— Надо потерпеть, Валерий. Что делать?
— Извините меня, пожалуйста, я просто так. Надо так надо. Извиняюсь, конечно.
И после, когда уже ходить стал, извинялся все время, просил прощения беспрестанно.

ПЕРЕЛИВАНИЕ СИЛ
Я разговаривал с больной, когда услышал шум втаскиваемых носилок, шепоток сопровождающих и говор фельдшеров «скорой помощи» и наших сестер. Первое, что я увидел, — много красного. Первое, что я подумал, — плохо дело, на всю ночь.
Больной лежит неподвижно, не стонет — шок. Кровь на носилках, на черной одежде его.
Сколько уже было их, вот таких, в крови, обездвиженных и безмолвных. Выписываются — и как в воду… Но, наверное, живы.

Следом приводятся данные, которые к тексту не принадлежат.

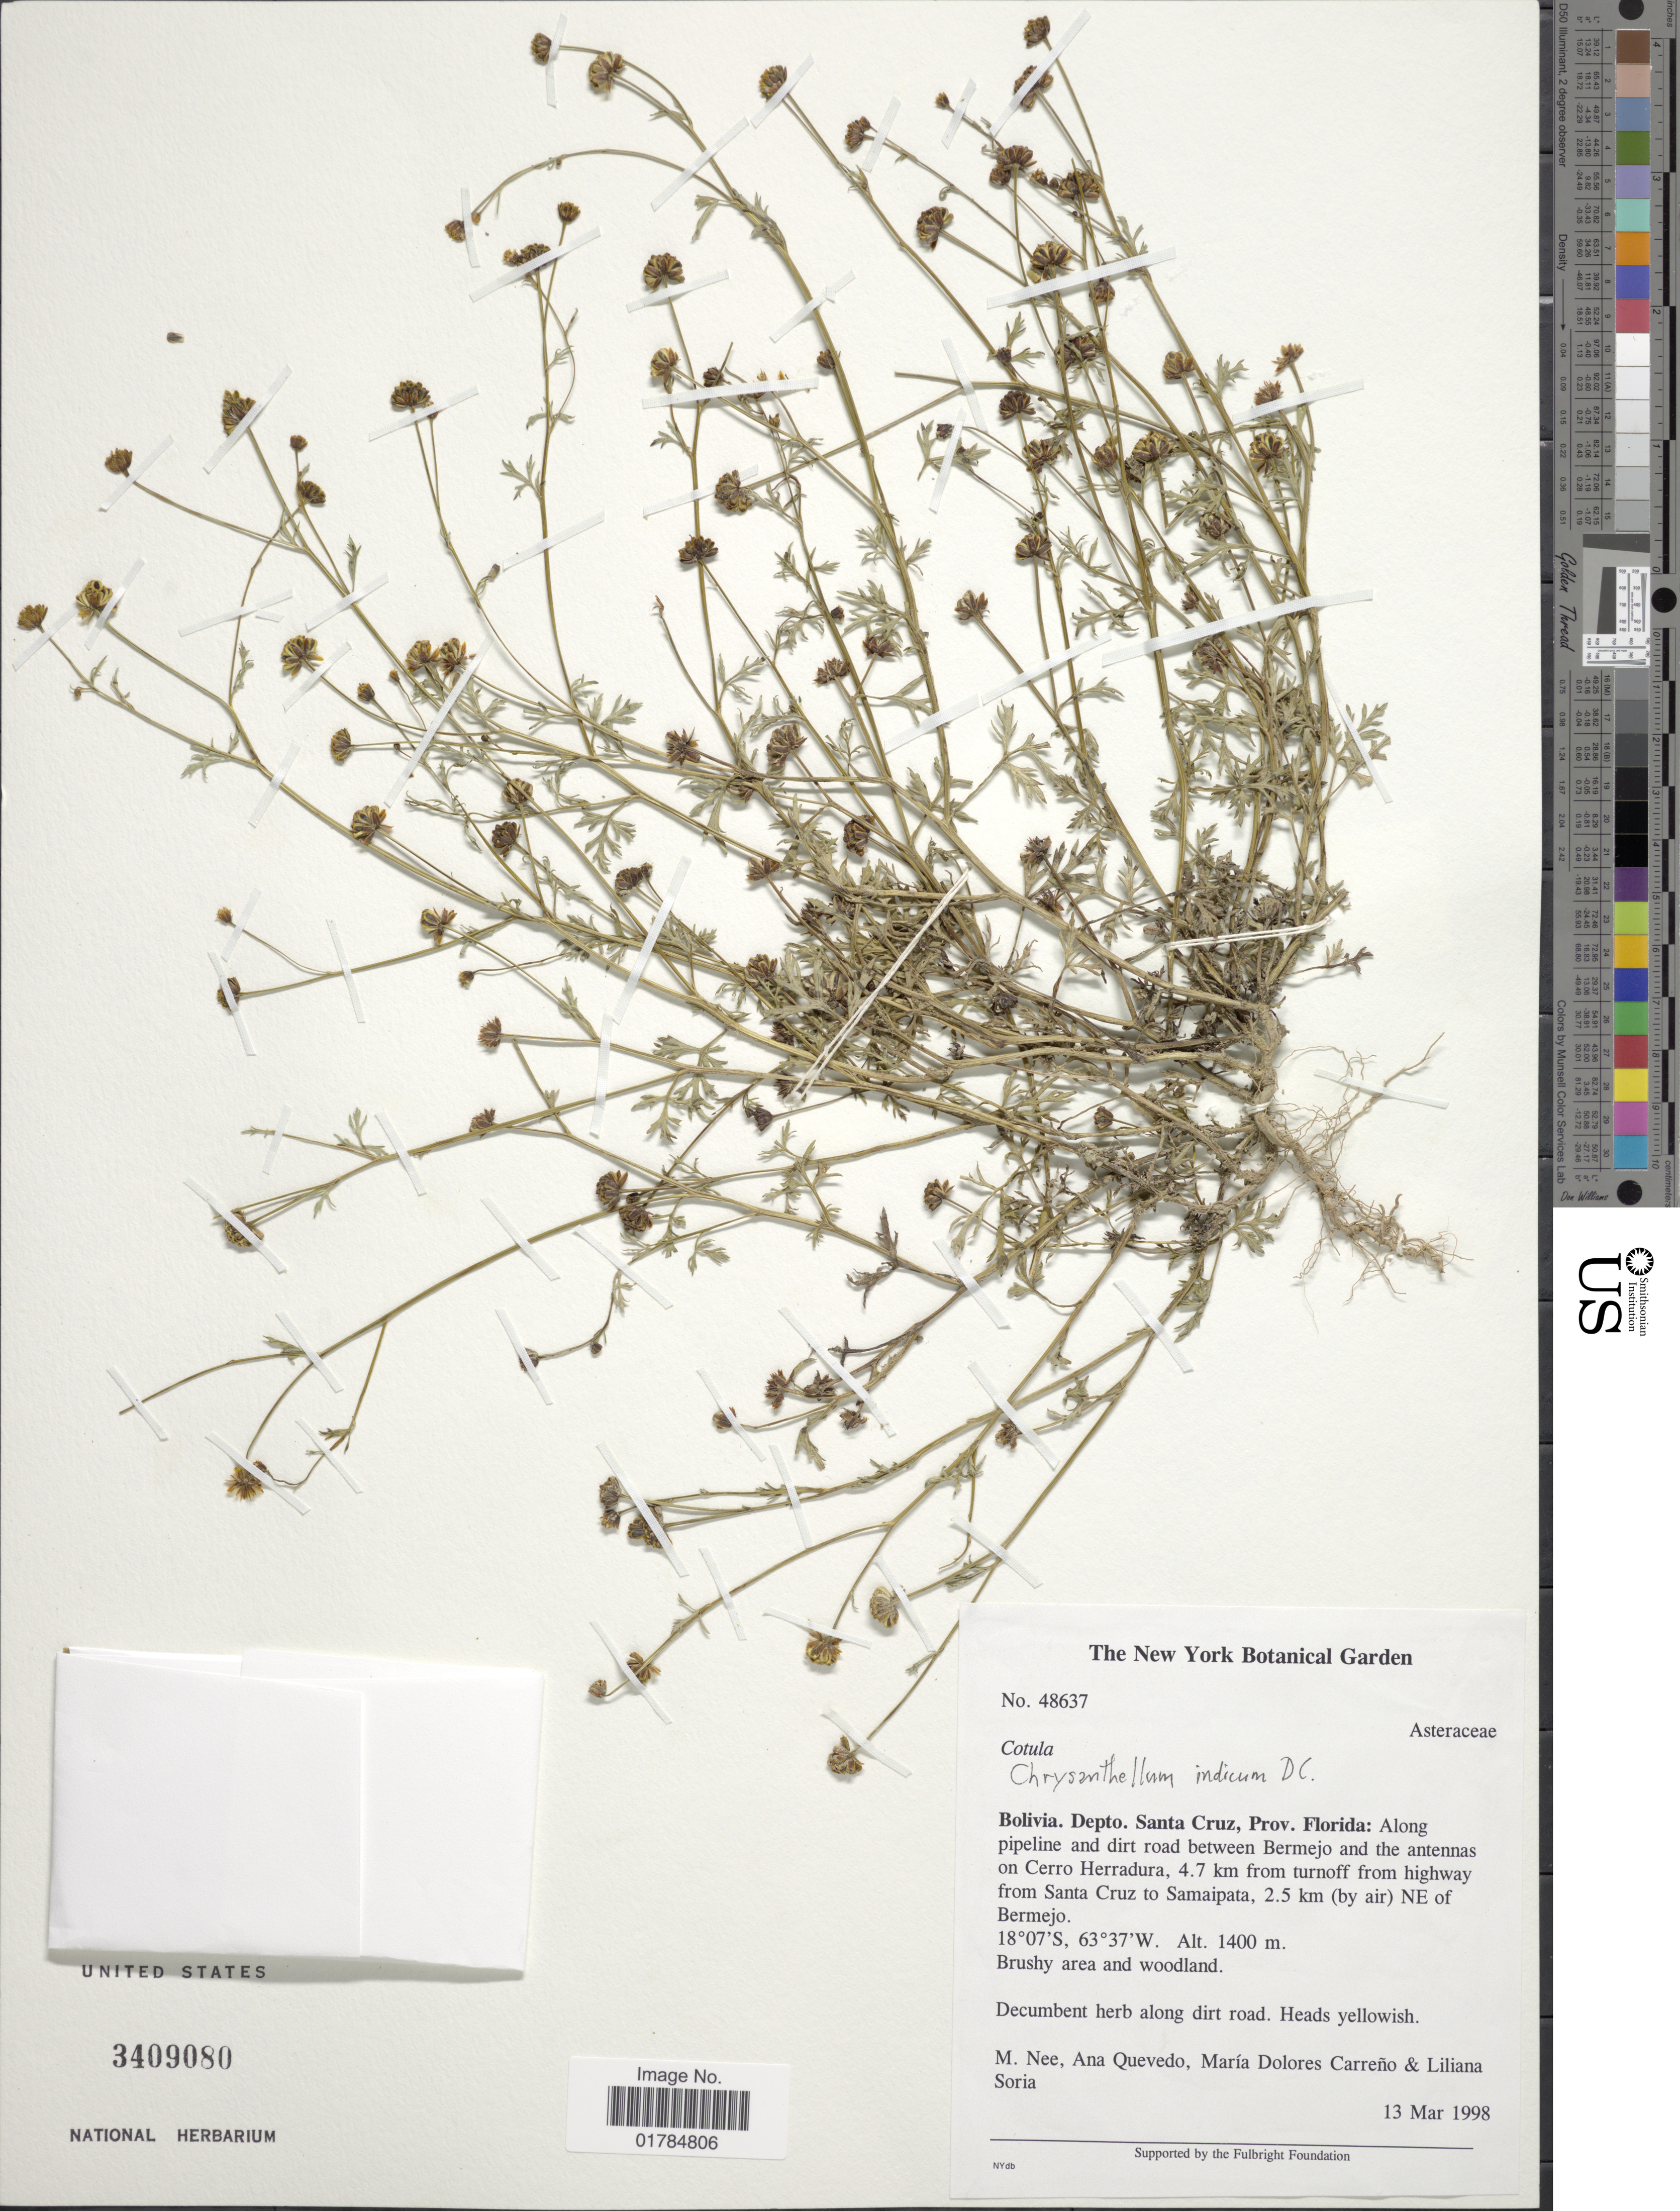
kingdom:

А кто и умер… Часто мы боролись, дрались за них (как принято писать про наше успешное лечение), хотя перед самым началом этой борьбы нередко больше всего на свете хотелось спать. А часто мы и не успевали начать бороться или, проще, лечить. И если мы не успевали начинать лечить, то этот мертвый так и оставался для нас совсем чужим. И мы шли к другому больному или, если это была ночь и не было тяжелых больных, спать. Или, если было утро, шли докладывать на конференцию, а потом к студентам. И никогда не шли домой. А если была возможность идти домой, например в воскресенье, то все равно не уйдешь сразу домой, а надо посидеть, покалякать, собраться с силами, а уж потом идти. Впрочем, если мы еще не полечили больного, то нам не надо набираться сил, чтобы уйти отдыхать. И ох как надо добирать силы, когда это свой, уже леченный тобой…
Я увидел живого человека, лежащего, как труп, и в крови. Полыхнуло в глаза красным, засосало что-то внутри; понял я, что пропала ночь, стало страшно… Красно мне в глазах и черно, а где красное сливается с черным, там еще чернее.
Мой молодой коллега, стоявший в коридоре приемного покоя и активно беседовавший со студенткой, мгновенно сорвался с места и побежал к нам. Студентка за ним. Он такой солидный, этот коллега, а как бежит! Все равно не в этом надо торопиться. Надо торопиться, надо все скоро с больным делать. Что делать? Что? Что? Ну кровь наверняка нужна, переливать нужно. Лучше бы быстро переливание налаживал, а не ногами быстро передвигал.
Второй дежуривший со мной коллега, наверное, увидел носилки из окна, потому что тоже бежит по лестнице к нам. Тоже спешит. Надо будет быстро разрезать одежду, сразу же шинки и срочно блокады. Планирую! А еще неизвестно, что там у него с ногами, руками.
А четвертый дежурный вошел вместе с носилками в коридор и измеряет давление. И уже у этого доктора руки красные. Когда успел испачкаться! Давления-то, конечно, нет. А что доктора набежали! Мне сейчас сестры нужнее. Они будут налаживать всякие капельницы. Впрочем, и они все уже здесь. И уже налаживают. И уже разрезают одежды. И у всех уже руки красные, а у меня уже и халат на животе тоже красный.
Уже десять часов вечера, а я еще домой хотел позвонить. Уже никому сегодня звонить не буду.
Началась обычная работа. И переливание, и снимки, и вливания, а потом был наркоз, остановка сердца, дыхания, был массаж сердца, искусственное дыхание.
Мы его вывели из этого состояния. Можно ли смерть, то есть остановку сердца и отсутствие дыхания, считать состоянием? Наверное, это уже не состояние.
Около операционной в дверях стоят две санитарки и смотрят. Интересно. Интересен им конечный результат — будет жив или нет. А я никогда не могу сказать: «Будет жив». Но всегда хочу…
Мы уже оперируем, а они ушли. Пошли вниз в приемный покой и сейчас рассказывают, что и как тут делалось. И если там сейчас нет больных, все собрались вокруг, слушают, охают, ахают и думают, гадают, откуда человек и кто у него дома остался. Пока он пишется у нас как неизвестный, но скоро милиция найдет, откуда он, и привезет и документы, и родственники приедут, извещенные милицией, которая в этот раз не убережет их сон, а вовсе даже нарушит. Но сейчас мне все их переживания: происхождение этого человека, что ждет его дома и как кого будут искать, — совершенно безразличны. Вот если он умрет, тогда и я могу принять участие в этих стенаниях. А сейчас мне его не жалко — сейчас я его лечу.